I am building a MPI application using mpi4py (1.3.1) and openmpi (1.8.6-1) in Arch Linux ARM (on a Raspberry Pi cluster, to be more specific). I've run my program successfully on 3 nodes (4 processes), and when trying to add a new node, here's what happens:
Host key verification failed.
--------------------------------------------------------------------------
ORTE was unable to reliably start one or more daemons.
This usually is caused by:
* not finding the required libraries and/or binaries on
one or more nodes. Please check your PATH and LD_LIBRARY_PATH
settings, or configure OMPI with --enable-orterun-prefix-by-default
* lack of authority to execute on one or more specified nodes.
Please verify your allocation and authorities.
* the inability to write startup files into /tmp (--tmpdir/orte_tmpdir_base).
Please check with your sys admin to determine the correct location to use.
* compilation of the orted with dynamic libraries when static are required
(e.g., on Cray). Please check your configure cmd line and consider using
one of the contrib/platform definitions for your system type.

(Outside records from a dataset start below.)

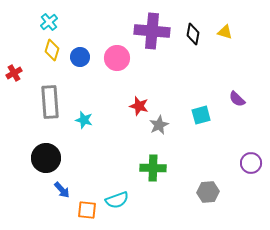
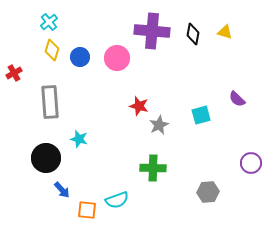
cyan star: moved 5 px left, 19 px down
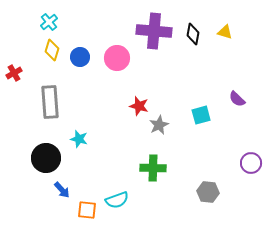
purple cross: moved 2 px right
gray hexagon: rotated 10 degrees clockwise
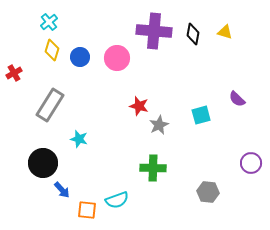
gray rectangle: moved 3 px down; rotated 36 degrees clockwise
black circle: moved 3 px left, 5 px down
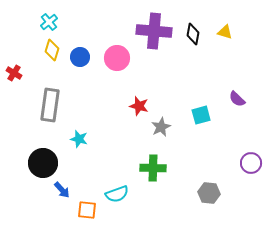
red cross: rotated 28 degrees counterclockwise
gray rectangle: rotated 24 degrees counterclockwise
gray star: moved 2 px right, 2 px down
gray hexagon: moved 1 px right, 1 px down
cyan semicircle: moved 6 px up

* an inability to create a connection back to mpirun due to a
lack of common network interfaces and/or no route found between
them. Please check network connectivity (including firewalls
and network routing requirements).
The funny thing is, the ssh keys are fine, since I'm using the same nodes (I can remove any entry of the host file, add the new node, and it will work, so I am pretty sure that the problem is not with a misconfigured ssh setup. It only happens when I use 5 processes).
Could this be a bug in the library of some sort?
Here's my host file
192.168.1.26 slots=2
192.168.1.188 slots=1
#192.168.1.202 slots=1 If uncommented and run with -np 5, it will raise the error
192.168.1.100 slots=1
Thanks in advance!